New resource attribute keycloak_openid_client.import forces replacement

[dleser]

I'm currently upgrading my TF files from version 3.x to version v4.0.1. In v4.0.0 the attribute keycloak_openid_client.import was introduced with

Default:  false,
ForceNew: true,

(see https://github.com/mrparkers/terraform-provider-keycloak/commit/f6ab358f8f288d36c6e8af2aee71137cc435cff3#diff-95b47f453b29152c3e4fd929931b5e878b5b4e5faba33982c79229983aea35f4R296 )

As a result all my 75 unchanged keycloak_openid_client resources will be replaced with terraform apply. This causes a huge problem as most of the resources haven't set an explicit client_secret and rely on the secret set by Keycloak initially.

Is there any workaround or fix to avoid the replacement in favor of a simple update?

[jurgen-weber-deltatre]

Yes, we are having the same problem. I am not sure why you would add this feature. What is wrong with terraform import?

https://registry.terraform.io/providers/mrparkers/keycloak/latest/docs/resources/openid_client#import

I tried setting import to null, same result. Seems if we set import true, this now wants to recreate more.

[jurgen-weber-deltatre]

Ok, so in the end we found that the state file had set the option to null. We edited the state file for all of our resources and changed it to false.

The resources will update as normal now

[tculp]

Additionally, you can terraform state rm and terraform import the client and it will be updated

[tculp]

What is wrong with terraform import?

@jurgen-weber-deltatre This is so that fields on pre-generated clients can be updated more safely. The problem with a terraform import is that if you then do a terraform destroy, the imported resource will be destroyed. This can be very dangerous if you import and then accidentally destroy something that shouldn't be destroyed.
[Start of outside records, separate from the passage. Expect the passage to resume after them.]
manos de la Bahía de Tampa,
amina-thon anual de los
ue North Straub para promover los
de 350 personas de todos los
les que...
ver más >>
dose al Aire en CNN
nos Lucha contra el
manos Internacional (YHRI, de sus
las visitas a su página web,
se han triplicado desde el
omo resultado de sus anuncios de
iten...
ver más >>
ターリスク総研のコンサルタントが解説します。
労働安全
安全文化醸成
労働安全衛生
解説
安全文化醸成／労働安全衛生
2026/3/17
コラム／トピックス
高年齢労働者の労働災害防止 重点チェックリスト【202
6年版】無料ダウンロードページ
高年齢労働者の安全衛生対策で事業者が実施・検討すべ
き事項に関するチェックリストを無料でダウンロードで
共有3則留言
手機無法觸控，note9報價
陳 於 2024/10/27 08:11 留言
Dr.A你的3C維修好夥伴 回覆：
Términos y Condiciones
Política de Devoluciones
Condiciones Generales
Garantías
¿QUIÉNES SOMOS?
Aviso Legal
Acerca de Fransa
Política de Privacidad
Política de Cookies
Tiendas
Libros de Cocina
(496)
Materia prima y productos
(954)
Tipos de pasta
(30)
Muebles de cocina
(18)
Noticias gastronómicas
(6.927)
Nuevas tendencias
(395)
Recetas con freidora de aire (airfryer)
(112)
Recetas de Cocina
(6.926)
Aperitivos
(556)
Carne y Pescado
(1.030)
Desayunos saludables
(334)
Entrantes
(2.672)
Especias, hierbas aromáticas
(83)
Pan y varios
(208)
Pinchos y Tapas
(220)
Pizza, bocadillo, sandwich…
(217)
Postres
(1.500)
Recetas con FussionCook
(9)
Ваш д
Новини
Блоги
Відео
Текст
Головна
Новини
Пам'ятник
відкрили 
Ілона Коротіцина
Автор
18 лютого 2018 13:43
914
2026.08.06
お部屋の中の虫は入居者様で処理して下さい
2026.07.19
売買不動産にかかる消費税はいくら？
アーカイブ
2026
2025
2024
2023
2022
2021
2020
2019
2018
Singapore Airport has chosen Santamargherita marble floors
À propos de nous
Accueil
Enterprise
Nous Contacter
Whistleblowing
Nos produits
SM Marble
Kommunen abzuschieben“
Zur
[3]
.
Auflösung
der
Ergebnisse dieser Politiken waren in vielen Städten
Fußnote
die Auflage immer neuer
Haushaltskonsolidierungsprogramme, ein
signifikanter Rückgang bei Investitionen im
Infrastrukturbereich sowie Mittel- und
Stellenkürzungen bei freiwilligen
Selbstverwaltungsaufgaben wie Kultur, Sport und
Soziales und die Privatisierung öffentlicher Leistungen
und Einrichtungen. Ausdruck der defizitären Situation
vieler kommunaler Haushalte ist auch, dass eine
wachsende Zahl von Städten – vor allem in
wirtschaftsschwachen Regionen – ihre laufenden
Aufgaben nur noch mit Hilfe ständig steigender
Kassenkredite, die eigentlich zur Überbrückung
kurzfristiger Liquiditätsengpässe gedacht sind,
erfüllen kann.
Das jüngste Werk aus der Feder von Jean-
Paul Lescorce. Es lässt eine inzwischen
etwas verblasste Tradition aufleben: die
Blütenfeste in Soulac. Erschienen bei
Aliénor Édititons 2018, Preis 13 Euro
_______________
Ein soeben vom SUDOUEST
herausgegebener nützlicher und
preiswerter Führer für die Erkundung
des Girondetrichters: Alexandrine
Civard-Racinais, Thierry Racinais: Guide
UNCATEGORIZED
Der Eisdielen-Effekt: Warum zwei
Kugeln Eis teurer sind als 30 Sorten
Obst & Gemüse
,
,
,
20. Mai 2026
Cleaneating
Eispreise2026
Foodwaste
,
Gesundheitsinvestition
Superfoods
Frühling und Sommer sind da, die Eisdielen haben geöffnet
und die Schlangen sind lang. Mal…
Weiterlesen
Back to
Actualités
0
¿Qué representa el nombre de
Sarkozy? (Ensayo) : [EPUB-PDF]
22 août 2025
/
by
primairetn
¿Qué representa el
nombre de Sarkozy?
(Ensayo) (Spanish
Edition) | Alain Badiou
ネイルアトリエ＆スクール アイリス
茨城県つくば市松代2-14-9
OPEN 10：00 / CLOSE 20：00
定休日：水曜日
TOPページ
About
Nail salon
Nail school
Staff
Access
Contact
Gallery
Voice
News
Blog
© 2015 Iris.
For example, when you create a new realm, an associated client is created in the master realm. If you want to update something on that new client, it would be much better to use this 'import' field. I don't even know what keycloak would do if you deleted this client, but it would probably completely break the associated realm.

[averykhoo]

it's a bit late, but i was facing this issue too, and eventually resolved it by setting using lifecycle.ignore_changes before upgrading — fortunately it wasn't necessary to perform json surgery on the terraform state file

the upgrade steps i ended up taking were:

• update to last version within v3: 3.0.1 -> 3.11.0-rc.0 (minor change which updated use_refresh_tokens)
• update major version: 3.11.0-rc.0 -> 4.0.1 (no changes)
  • based on the plan, 3.11.0-rc.0 -> 4.0.0 was also safe, but i went with 4.0.1
  • at this point, import still did not seem to require replacement, but upgrading any higher after this did cause the issue
• set lifecycle{ignore_changes{[import]}} on all clients, and update to latest: 4.0.1 -> 4.3.1
  • i also set valid_post_logout_redirect_uris=["+"] but that was unrelated and shouldn't have helped it to succeed
• remove lifecycle{ignore_changes{[import]}} on all clients

[gdsmith]

Just bumped into this now, surely the correct behaviour going from null to false is to not replace the client?

[msvechla]

We just hit this issue as well and all our clients were re-generated with new passwords. This is a breaking change, as by default all clients will get force replaced.

As this was not listed in the breaking changes for v4.0.0 I assume this was not intended and this is a bug that should be addressed. What would be the best way to fix this issue on provider side?